START Supplied material

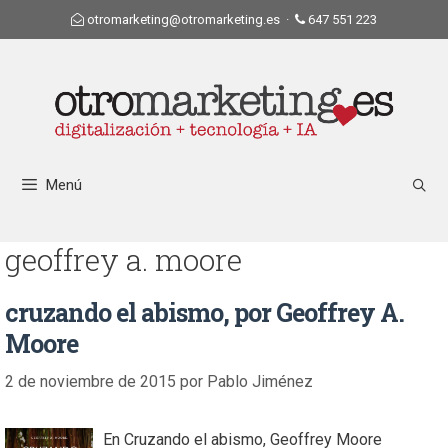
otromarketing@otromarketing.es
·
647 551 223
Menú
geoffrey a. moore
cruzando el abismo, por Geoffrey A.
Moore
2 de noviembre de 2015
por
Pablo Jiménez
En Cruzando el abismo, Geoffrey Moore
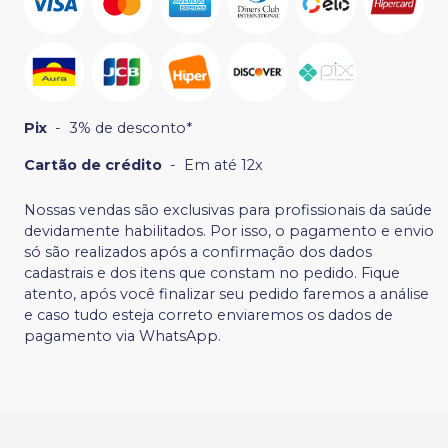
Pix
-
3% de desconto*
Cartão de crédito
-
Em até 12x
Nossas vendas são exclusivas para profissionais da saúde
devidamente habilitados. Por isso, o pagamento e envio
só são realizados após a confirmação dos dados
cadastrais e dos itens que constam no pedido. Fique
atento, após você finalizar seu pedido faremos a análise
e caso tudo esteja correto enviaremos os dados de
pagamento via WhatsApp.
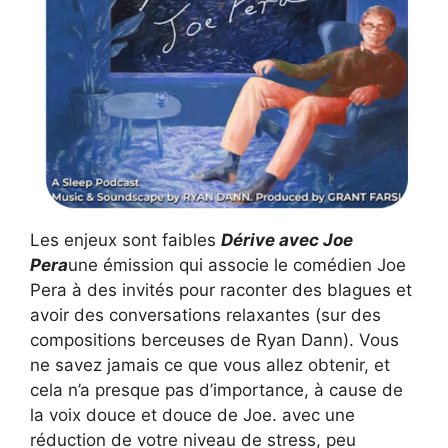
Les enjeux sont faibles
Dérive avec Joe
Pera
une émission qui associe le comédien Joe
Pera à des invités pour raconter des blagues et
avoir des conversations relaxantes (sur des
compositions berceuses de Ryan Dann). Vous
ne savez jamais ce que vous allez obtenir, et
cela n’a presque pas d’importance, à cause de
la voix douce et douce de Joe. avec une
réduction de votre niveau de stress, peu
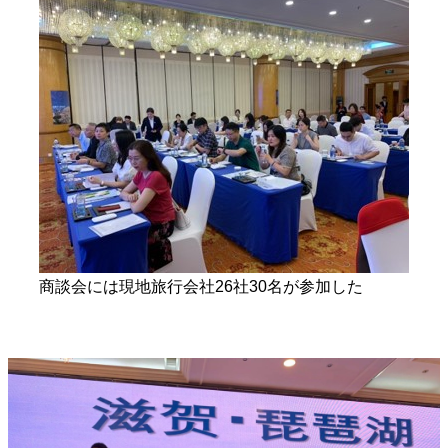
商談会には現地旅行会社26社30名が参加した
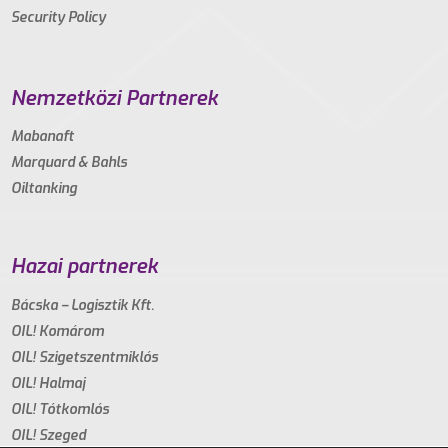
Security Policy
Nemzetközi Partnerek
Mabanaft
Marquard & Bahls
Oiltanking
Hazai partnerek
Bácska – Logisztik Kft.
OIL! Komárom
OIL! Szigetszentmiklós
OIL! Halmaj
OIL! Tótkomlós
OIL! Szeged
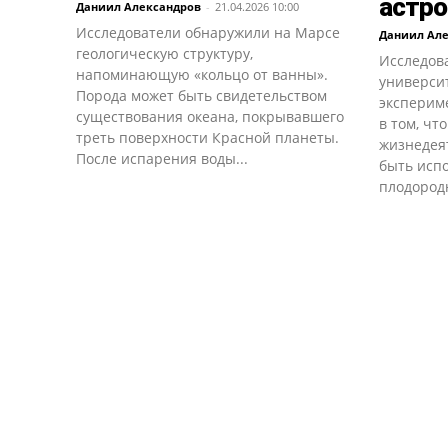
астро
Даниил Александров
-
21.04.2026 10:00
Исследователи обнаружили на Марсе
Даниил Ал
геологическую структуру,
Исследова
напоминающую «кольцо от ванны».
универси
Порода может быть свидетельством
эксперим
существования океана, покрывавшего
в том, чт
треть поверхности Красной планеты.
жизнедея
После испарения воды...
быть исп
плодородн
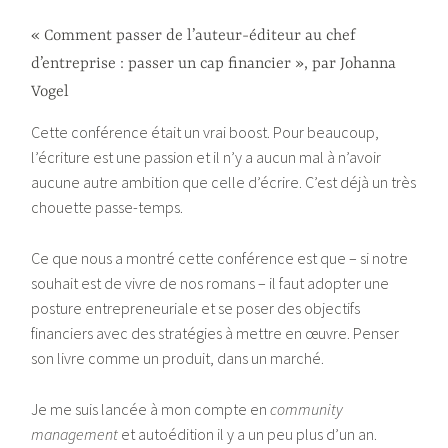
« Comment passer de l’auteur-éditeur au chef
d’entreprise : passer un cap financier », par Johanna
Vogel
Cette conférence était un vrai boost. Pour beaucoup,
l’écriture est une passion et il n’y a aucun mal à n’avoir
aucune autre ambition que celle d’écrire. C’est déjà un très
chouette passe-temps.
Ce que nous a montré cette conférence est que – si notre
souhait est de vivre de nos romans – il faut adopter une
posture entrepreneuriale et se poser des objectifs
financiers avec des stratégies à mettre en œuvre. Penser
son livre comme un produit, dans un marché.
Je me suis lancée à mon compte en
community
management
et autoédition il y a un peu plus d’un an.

END Supplied material

→ Exercise objective
The word is "pagamento". Copy every line above where it appears.

→ Written answer
devidamente habilitados. Por isso, o pagamento e envio
pagamento via WhatsApp.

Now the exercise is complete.